Stock Market Update - December 30, 2025
Today's stock market saw some significant movers. Here's a breakdown of 5 stocks that caught our attention:
1. EKSO - Ekso Bionics Holdings, Inc.
Price: $10.58 | Change: +93.77% ($5.12)
EKSO experienced a significant surge, gaining over 93.77% in late 2025. This impressive move was triggered by Ekso Bionics' announcement of a proposed business combination with Applied Digital's cloud computing business.
The strategic goal is to form a new company called ChronoScale Corporation, which will focus on building an accelerated compute platform for artificial intelligence (AI) workloads. This effectively pivots Ekso Bionics from its traditional exoskeleton business into the rapidly expanding AI and data center infrastructure market. Interestingly, under the proposed terms, Applied Digital is expected to own a substantial 97% of the new ChronoScale Corporation.
2. AEHL - Antelope Enterprise Holdings Limited
Price: $2.18 | Change: +92.92% ($1.05)
AEHL saw a significant jump, gaining an impressive 92.92% around December 31, 2025. This surge followed a key corporate move: Antelope Enterprise Holdings Limited announced a change to its fiscal year-end, shifting it from December 31 to September 30 starting with fiscal year 2026. This strategic adjustment was made to better match their financial reporting with their business operations, which often signals improved planning and management efficiency to investors.
But there's more to AEHL than just financial calendar tweaks. The company has a diverse portfolio, including natural gas power generation and a significant stake in China's booming livestreaming e-commerce sector. Plus, they secured up to $50 million in financing earlier in 2025 specifically for a Bitcoin acquisition plan. This mix of traditional energy, digital commerce, and a foray into crypto, combined with its nature as a typically volatile microcap stock, fueled significant market interest and its notable rise.
3. AFJK - Aimei Health Technology Co., Ltd
Price: $82.58 | Change: +89.19% ($38.93)
AFJK experienced an 89.19% gain, though its journey was marked by extreme volatility. This surge, which saw the stock rocket over 1,000% at one point before a sharp 44-46% decline, was all about a merger extension. Aimei Health Technology (AFJK), a Special Purpose Acquisition Company (SPAC) looking to combine with another business, announced the thirteenth extension of its planned merger with Chinese hydrogen energy company United Hydrogen Group, pushing the deadline to December 2026.
To secure this extra year, Aimei Health made a small deposit into its trust account. The repeated delays underscore the complexity and ongoing uncertainty surrounding this long-awaited deal. It’s this persistent unpredictability that largely fuels the dramatic swings in AFJK's stock, offering a vivid example of how merger news, especially repeated extensions, can send a stock on a rollercoaster ride.

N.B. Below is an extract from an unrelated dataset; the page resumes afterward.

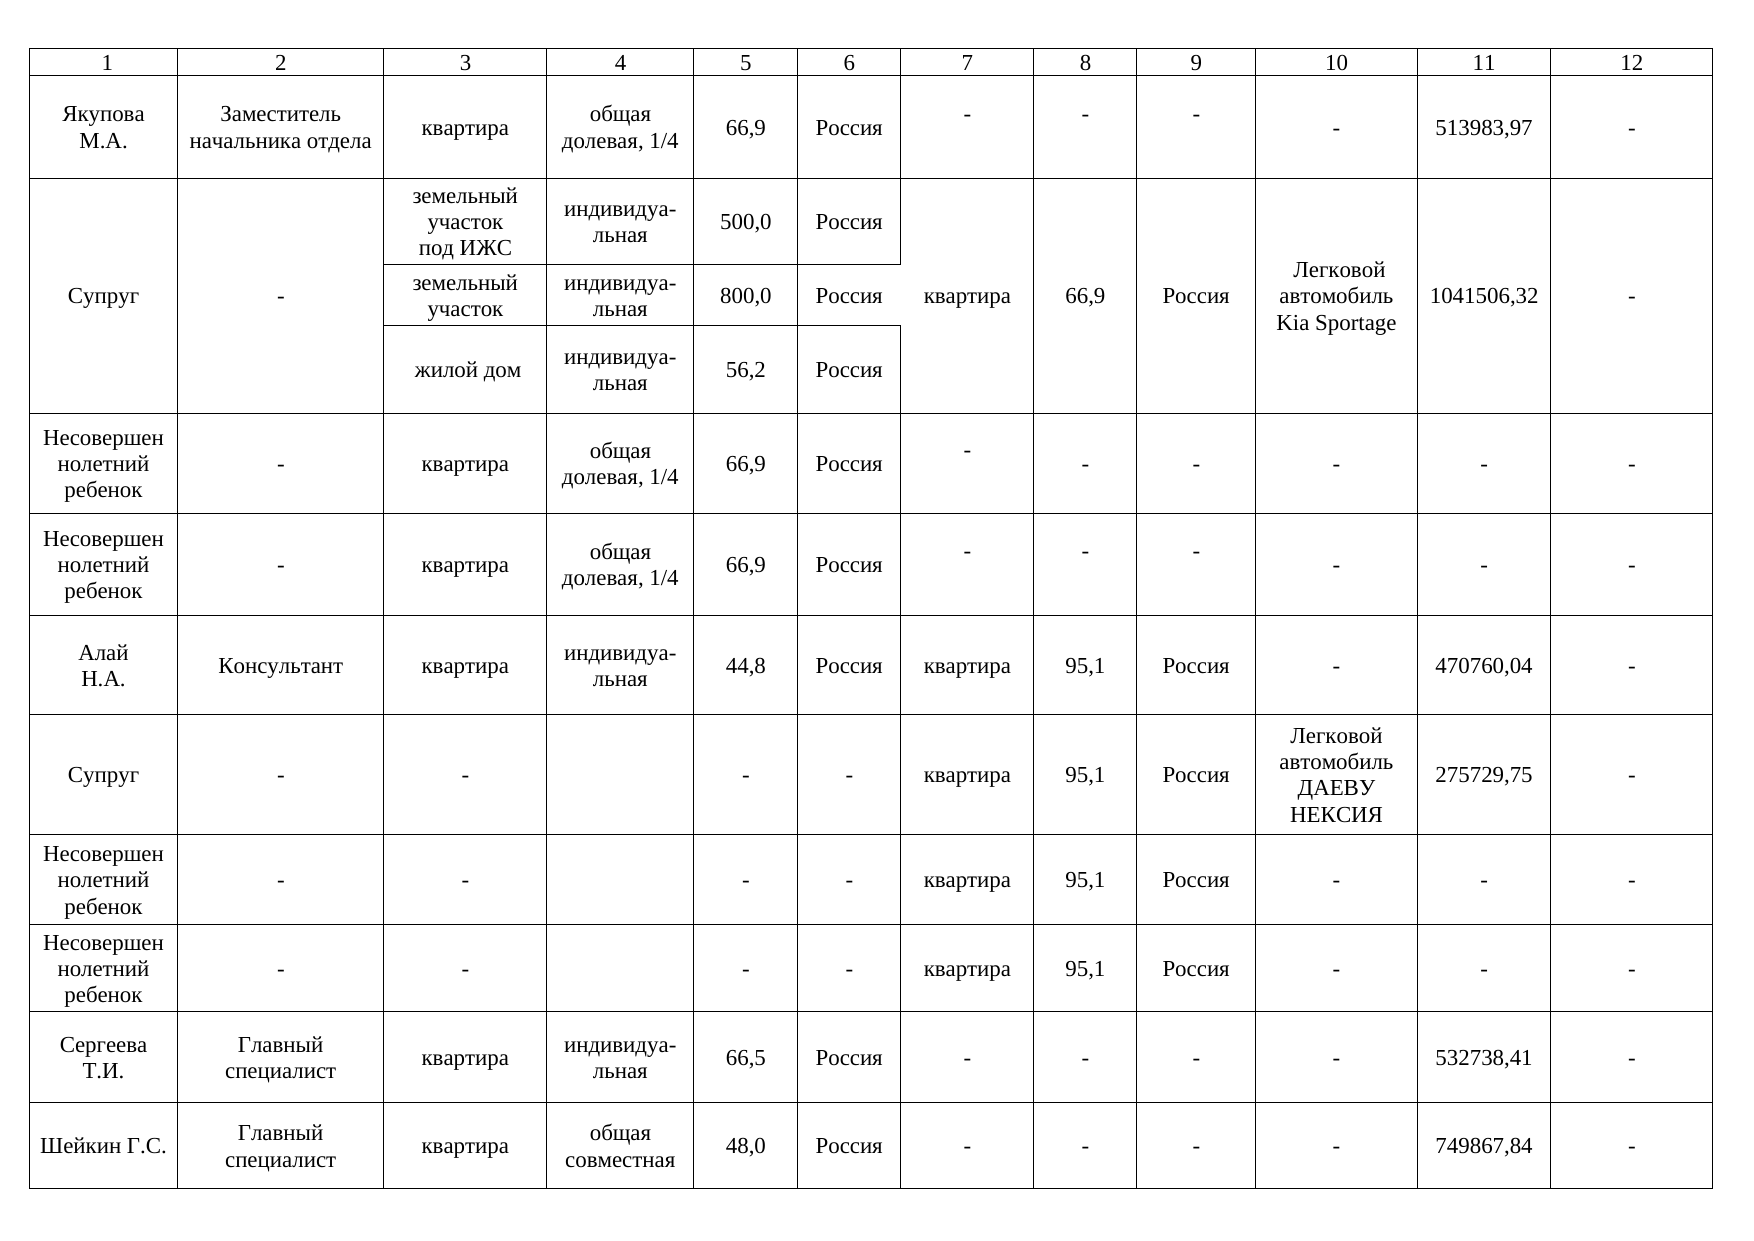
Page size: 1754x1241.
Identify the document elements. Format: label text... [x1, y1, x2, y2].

table_cell жилой дом [384, 326, 546, 413]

4. PFSA - Profusa, Inc. Common Stock
Price: $0.1218 | Change: +78.33% ($0.0535)
PFSA experienced an impressive 78.33% gain around December 31, 2025, following the announcement of a significant restructuring of its Senior Secured Convertible Note. This strategic financial maneuver was undertaken to provide Profusa with greater repayment flexibility and to mitigate potential dilution for existing shareholders.
Key aspects of the restructuring included raising the conversion floor price of the convertible notes, designed to reduce their dilutive impact. The company also eliminated mandatory cash and equity amortization payments that were set to begin in early 2026, granting it more immediate financial flexibility. Profusa's leadership stated that this enhanced flexibility would allow them to dedicate resources towards accelerating growth initiatives, forging new partnerships, and bolstering inventory in the upcoming year.
5. DLXY - Delixy Holdings Limited Ordinary Shares
Price: $1.41 | Change: +67.86% ($0.57)
DLXY soared by a remarkable 67.86% as 2025 wrapped up. This significant jump came after Delixy Holdings Limited, a Singapore-based company trading oil-related products, released its unaudited financial results for the first six months of the year.
Despite a dip in revenue to $102.0 million, mainly due to lower oil prices and weak demand, the company showcased impressive financial management. Delixy managed to boost its net income to $560,000, up from $450,000 in the prior year. This improved profitability was primarily driven by substantial cuts to general and administrative expenses, which significantly increased its operating profit and earnings per share.
What truly caught investors' eyes was how the company strengthened its financial health. Total assets more than doubled, and shareholders’ equity grew significantly. This demonstrated Delixy's operational efficiency and an enhanced capital base, which resonated positively with the market despite the challenging revenue environment.
This analysis was generated using AI and real-time stock data. Always do your own research before making investment decisions.